=== Work instruction ===
How many of the lines below contain the string "Energy", with case counting? Reply with the number alone.

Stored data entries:
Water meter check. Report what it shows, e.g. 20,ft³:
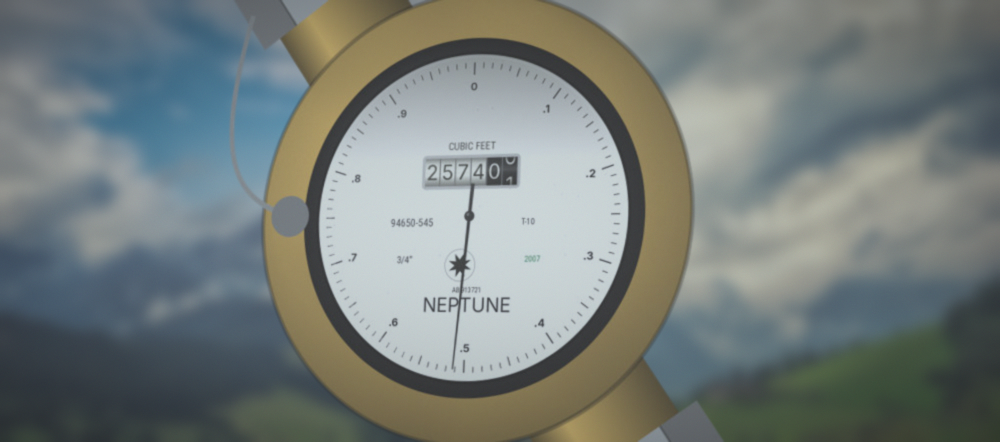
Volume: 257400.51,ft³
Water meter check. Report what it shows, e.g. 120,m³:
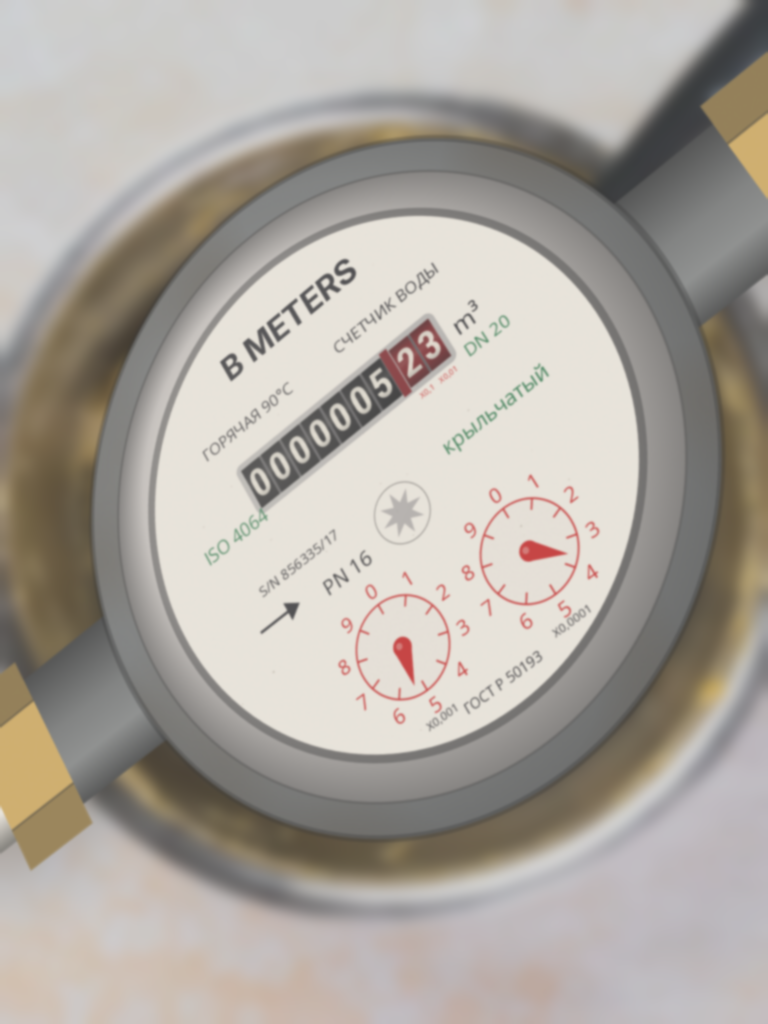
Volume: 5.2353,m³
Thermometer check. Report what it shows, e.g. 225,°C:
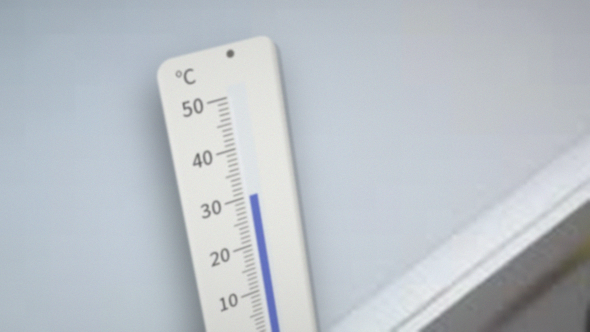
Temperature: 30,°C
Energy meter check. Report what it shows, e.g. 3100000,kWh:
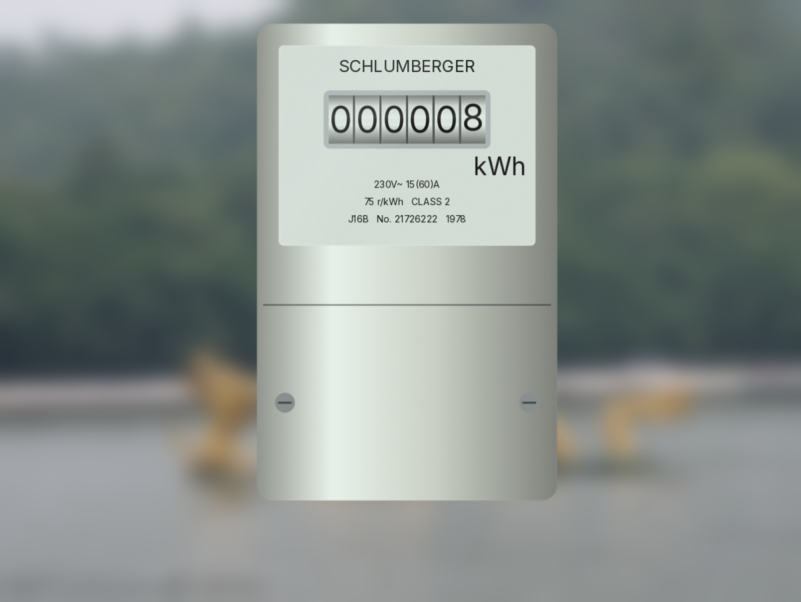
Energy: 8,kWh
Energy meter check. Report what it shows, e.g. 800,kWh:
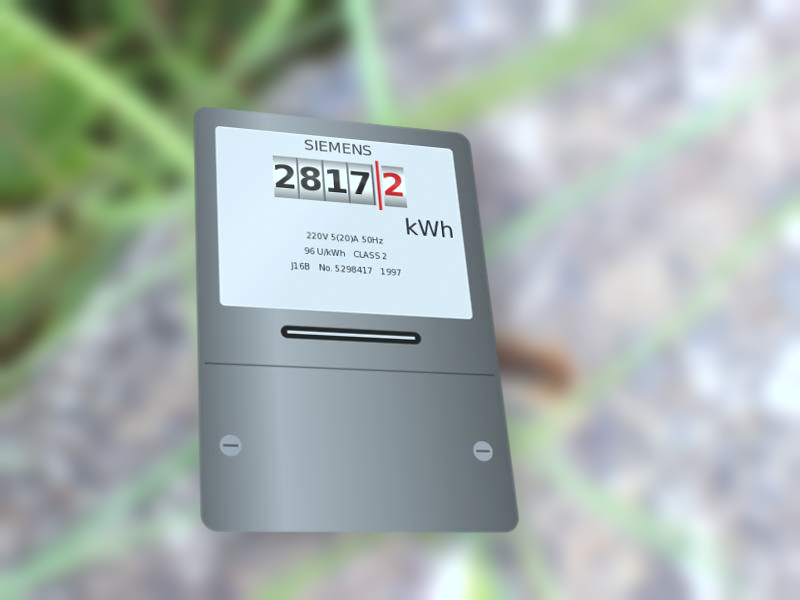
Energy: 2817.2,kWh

=== Finished task ===
4